Write out only the tail of the records, beginning at the line containing "434 334 74.18" and including the last line, exactly as written.

Items from a dataset
________________________________________
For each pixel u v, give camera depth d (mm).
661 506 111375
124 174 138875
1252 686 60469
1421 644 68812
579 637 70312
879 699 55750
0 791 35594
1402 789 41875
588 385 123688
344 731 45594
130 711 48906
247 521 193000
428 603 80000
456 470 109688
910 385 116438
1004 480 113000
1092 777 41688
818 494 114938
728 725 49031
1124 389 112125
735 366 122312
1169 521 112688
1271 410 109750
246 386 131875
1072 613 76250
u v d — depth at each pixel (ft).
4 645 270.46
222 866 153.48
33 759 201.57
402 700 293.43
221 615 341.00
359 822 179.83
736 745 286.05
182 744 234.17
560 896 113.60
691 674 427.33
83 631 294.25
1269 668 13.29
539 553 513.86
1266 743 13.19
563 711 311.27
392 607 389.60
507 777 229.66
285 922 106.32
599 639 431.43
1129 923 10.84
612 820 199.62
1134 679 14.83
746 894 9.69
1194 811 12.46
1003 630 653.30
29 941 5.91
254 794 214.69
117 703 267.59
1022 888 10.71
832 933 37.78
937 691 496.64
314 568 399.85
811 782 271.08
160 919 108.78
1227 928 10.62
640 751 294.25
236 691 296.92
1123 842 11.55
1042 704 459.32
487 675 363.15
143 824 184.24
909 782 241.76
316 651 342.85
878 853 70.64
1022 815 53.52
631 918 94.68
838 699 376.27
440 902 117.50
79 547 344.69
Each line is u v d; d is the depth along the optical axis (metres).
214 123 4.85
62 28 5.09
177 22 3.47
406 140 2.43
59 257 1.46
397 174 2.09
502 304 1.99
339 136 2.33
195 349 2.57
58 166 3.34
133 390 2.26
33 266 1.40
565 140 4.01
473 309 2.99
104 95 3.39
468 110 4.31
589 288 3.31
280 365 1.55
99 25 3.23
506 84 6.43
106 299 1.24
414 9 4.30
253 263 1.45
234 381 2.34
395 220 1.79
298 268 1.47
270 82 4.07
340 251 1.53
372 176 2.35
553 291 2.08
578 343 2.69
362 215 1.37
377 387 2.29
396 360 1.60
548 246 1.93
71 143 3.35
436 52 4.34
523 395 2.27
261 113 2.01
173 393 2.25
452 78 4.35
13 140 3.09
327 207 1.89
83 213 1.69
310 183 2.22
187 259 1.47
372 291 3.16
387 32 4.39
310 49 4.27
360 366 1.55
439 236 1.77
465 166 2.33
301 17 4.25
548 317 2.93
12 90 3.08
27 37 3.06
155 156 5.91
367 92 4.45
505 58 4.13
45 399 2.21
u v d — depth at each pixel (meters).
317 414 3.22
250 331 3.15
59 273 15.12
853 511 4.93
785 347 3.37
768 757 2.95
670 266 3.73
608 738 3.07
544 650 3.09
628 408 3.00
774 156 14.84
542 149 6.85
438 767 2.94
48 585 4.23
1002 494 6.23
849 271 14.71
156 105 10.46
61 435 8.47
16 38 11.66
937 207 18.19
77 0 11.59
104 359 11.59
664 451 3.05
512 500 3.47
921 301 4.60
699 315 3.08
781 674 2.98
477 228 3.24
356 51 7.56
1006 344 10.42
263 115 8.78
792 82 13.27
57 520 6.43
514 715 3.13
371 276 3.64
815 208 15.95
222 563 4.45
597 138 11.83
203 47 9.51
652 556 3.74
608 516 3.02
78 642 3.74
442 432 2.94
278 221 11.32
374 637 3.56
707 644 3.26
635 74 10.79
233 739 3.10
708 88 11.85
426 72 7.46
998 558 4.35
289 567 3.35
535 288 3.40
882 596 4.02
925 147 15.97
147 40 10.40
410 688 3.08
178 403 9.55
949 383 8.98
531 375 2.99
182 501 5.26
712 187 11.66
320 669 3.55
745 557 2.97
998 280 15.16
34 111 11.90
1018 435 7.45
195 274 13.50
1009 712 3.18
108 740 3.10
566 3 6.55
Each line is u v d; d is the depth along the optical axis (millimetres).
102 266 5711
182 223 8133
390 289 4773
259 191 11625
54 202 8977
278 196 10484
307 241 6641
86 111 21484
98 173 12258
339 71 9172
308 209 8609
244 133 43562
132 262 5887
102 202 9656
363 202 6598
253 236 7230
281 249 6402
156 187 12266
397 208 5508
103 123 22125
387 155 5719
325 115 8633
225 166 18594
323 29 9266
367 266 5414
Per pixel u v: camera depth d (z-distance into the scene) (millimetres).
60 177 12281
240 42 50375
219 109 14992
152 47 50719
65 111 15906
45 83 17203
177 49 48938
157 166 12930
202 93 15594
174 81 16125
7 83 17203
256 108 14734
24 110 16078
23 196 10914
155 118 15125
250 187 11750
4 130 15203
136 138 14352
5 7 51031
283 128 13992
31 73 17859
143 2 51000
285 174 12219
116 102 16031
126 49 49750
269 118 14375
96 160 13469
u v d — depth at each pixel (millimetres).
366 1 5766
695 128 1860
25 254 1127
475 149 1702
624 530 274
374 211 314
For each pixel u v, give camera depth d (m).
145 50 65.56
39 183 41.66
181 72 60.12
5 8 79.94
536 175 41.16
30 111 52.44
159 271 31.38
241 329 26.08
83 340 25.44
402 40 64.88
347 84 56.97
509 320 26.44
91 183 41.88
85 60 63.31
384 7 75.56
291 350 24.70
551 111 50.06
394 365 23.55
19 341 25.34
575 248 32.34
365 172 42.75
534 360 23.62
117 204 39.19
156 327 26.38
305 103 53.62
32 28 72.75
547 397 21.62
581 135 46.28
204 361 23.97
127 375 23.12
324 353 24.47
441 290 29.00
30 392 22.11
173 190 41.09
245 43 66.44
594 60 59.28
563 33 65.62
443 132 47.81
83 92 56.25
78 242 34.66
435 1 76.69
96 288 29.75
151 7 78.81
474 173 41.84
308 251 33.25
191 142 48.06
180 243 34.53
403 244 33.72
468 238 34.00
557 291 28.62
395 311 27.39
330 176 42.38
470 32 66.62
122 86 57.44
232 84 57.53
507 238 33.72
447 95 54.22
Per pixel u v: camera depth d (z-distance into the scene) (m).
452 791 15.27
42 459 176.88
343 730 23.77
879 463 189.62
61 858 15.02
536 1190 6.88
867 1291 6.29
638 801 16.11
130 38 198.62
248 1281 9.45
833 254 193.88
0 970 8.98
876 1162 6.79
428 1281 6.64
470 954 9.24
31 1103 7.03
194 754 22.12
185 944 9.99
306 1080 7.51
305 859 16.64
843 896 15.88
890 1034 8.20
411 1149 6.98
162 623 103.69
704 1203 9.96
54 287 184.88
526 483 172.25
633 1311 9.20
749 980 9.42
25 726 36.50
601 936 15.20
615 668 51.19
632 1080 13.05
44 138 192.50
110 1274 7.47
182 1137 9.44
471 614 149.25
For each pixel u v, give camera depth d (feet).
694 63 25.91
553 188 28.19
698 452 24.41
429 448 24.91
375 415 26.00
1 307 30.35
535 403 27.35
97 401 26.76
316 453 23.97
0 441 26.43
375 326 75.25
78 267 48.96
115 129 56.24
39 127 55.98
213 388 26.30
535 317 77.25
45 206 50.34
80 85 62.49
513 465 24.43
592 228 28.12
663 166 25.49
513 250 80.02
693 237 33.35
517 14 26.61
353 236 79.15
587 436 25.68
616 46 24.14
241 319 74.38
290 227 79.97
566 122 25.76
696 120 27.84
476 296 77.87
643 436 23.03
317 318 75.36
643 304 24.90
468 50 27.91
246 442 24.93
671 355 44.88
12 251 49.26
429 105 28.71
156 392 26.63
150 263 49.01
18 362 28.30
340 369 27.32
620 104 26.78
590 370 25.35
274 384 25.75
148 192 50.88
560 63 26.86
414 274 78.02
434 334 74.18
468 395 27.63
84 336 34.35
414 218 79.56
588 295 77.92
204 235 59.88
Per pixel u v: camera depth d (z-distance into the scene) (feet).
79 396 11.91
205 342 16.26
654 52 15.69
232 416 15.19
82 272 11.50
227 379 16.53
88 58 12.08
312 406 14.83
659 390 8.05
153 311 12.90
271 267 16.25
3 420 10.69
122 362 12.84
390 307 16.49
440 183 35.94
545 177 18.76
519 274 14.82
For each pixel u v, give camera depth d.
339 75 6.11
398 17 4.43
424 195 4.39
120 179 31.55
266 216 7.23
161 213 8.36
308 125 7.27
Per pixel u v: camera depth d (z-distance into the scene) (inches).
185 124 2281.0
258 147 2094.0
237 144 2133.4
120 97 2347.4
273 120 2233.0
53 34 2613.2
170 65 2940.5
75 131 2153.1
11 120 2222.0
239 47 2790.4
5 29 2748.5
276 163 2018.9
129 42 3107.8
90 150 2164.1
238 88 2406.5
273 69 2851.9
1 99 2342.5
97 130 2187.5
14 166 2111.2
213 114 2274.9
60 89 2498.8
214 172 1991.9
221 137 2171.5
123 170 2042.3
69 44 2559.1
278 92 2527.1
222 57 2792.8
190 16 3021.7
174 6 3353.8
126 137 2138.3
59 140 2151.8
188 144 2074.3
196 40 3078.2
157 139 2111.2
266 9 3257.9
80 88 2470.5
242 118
________________________________________
→ TASK RESPONSE
434 334 74.18
468 395 27.63
84 336 34.35
414 218 79.56
588 295 77.92
204 235 59.88
Per pixel u v: camera depth d (z-distance into the scene) (feet).
79 396 11.91
205 342 16.26
654 52 15.69
232 416 15.19
82 272 11.50
227 379 16.53
88 58 12.08
312 406 14.83
659 390 8.05
153 311 12.90
271 267 16.25
3 420 10.69
122 362 12.84
390 307 16.49
440 183 35.94
545 177 18.76
519 274 14.82
For each pixel u v, give camera depth d.
339 75 6.11
398 17 4.43
424 195 4.39
120 179 31.55
266 216 7.23
161 213 8.36
308 125 7.27
Per pixel u v: camera depth d (z-distance into the scene) (inches).
185 124 2281.0
258 147 2094.0
237 144 2133.4
120 97 2347.4
273 120 2233.0
53 34 2613.2
170 65 2940.5
75 131 2153.1
11 120 2222.0
239 47 2790.4
5 29 2748.5
276 163 2018.9
129 42 3107.8
90 150 2164.1
238 88 2406.5
273 69 2851.9
1 99 2342.5
97 130 2187.5
14 166 2111.2
213 114 2274.9
60 89 2498.8
214 172 1991.9
221 137 2171.5
123 170 2042.3
69 44 2559.1
278 92 2527.1
222 57 2792.8
190 16 3021.7
174 6 3353.8
126 137 2138.3
59 140 2151.8
188 144 2074.3
196 40 3078.2
157 139 2111.2
266 9 3257.9
80 88 2470.5
242 118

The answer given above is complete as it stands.